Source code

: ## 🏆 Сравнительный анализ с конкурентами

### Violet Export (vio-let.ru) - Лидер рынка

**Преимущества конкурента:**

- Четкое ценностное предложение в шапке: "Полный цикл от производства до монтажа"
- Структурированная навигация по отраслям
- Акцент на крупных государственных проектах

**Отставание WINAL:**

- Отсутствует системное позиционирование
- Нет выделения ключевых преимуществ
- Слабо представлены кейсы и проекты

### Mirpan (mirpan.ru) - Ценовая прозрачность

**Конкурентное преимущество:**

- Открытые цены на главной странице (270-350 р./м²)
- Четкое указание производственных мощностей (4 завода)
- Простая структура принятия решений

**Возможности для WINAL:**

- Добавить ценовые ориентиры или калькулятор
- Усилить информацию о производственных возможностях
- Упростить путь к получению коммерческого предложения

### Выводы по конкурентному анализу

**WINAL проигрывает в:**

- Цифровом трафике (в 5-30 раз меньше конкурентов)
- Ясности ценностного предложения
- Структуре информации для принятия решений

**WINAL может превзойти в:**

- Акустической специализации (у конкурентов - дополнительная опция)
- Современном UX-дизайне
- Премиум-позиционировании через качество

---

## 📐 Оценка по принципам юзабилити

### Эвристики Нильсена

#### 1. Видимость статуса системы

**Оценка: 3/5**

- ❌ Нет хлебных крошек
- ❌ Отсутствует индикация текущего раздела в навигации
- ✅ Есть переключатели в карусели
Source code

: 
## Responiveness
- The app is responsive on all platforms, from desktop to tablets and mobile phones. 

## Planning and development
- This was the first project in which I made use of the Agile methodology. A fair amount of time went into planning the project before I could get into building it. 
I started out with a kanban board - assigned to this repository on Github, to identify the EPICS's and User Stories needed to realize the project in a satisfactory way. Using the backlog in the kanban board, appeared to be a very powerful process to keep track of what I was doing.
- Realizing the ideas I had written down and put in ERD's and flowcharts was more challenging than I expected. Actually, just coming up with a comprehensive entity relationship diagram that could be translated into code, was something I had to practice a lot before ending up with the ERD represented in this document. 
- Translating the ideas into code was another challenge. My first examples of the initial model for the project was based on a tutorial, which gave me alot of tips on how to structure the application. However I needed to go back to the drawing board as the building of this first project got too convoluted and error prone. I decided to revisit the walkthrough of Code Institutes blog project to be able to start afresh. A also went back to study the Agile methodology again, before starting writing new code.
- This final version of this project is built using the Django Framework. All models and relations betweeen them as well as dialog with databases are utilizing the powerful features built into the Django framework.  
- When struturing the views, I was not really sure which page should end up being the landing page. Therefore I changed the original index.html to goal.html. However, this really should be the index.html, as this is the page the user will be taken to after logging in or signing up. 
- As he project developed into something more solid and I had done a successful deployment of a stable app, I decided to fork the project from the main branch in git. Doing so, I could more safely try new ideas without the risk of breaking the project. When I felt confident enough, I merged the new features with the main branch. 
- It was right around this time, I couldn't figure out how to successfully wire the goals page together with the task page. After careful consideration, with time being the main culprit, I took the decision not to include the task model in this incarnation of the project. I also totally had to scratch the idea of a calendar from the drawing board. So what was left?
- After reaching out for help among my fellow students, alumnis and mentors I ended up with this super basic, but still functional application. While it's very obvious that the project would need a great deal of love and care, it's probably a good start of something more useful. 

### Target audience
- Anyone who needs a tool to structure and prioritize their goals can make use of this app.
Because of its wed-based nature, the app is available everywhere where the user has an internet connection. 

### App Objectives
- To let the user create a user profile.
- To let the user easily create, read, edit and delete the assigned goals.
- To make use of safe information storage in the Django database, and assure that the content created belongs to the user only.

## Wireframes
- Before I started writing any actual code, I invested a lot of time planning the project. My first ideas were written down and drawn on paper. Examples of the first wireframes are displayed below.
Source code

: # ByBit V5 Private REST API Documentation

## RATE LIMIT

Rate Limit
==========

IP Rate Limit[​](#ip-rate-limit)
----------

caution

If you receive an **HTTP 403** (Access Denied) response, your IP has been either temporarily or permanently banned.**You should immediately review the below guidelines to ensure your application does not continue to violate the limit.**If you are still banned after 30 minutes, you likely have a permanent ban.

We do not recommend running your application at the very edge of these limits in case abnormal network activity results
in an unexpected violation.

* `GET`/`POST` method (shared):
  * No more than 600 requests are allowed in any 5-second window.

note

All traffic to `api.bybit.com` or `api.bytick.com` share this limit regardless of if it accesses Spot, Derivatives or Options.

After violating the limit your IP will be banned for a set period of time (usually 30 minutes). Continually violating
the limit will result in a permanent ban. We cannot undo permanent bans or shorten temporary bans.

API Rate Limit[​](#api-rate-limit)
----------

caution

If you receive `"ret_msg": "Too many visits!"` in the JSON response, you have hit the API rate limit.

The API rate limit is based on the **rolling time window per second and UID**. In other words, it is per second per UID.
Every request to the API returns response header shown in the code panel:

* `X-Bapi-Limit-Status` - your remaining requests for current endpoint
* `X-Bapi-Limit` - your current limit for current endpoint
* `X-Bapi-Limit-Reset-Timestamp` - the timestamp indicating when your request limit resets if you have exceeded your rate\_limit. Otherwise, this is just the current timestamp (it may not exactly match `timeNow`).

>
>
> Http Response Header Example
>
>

_ _ _ _

### Activity
Output the lines of the text above from the one holding "API rate limit." through the one holding "Every request to", inclusive, as a JSON list of strings, one per line, leaving out blank lines.

### Exercise response
[
  "If you receive `\"ret_msg\": \"Too many visits!\"` in the JSON response, you have hit the API rate limit.",
  "The API rate limit is based on the **rolling time window per second and UID**. In other words, it is per second per UID.",
  "Every request to the API returns response header shown in the code panel:"
]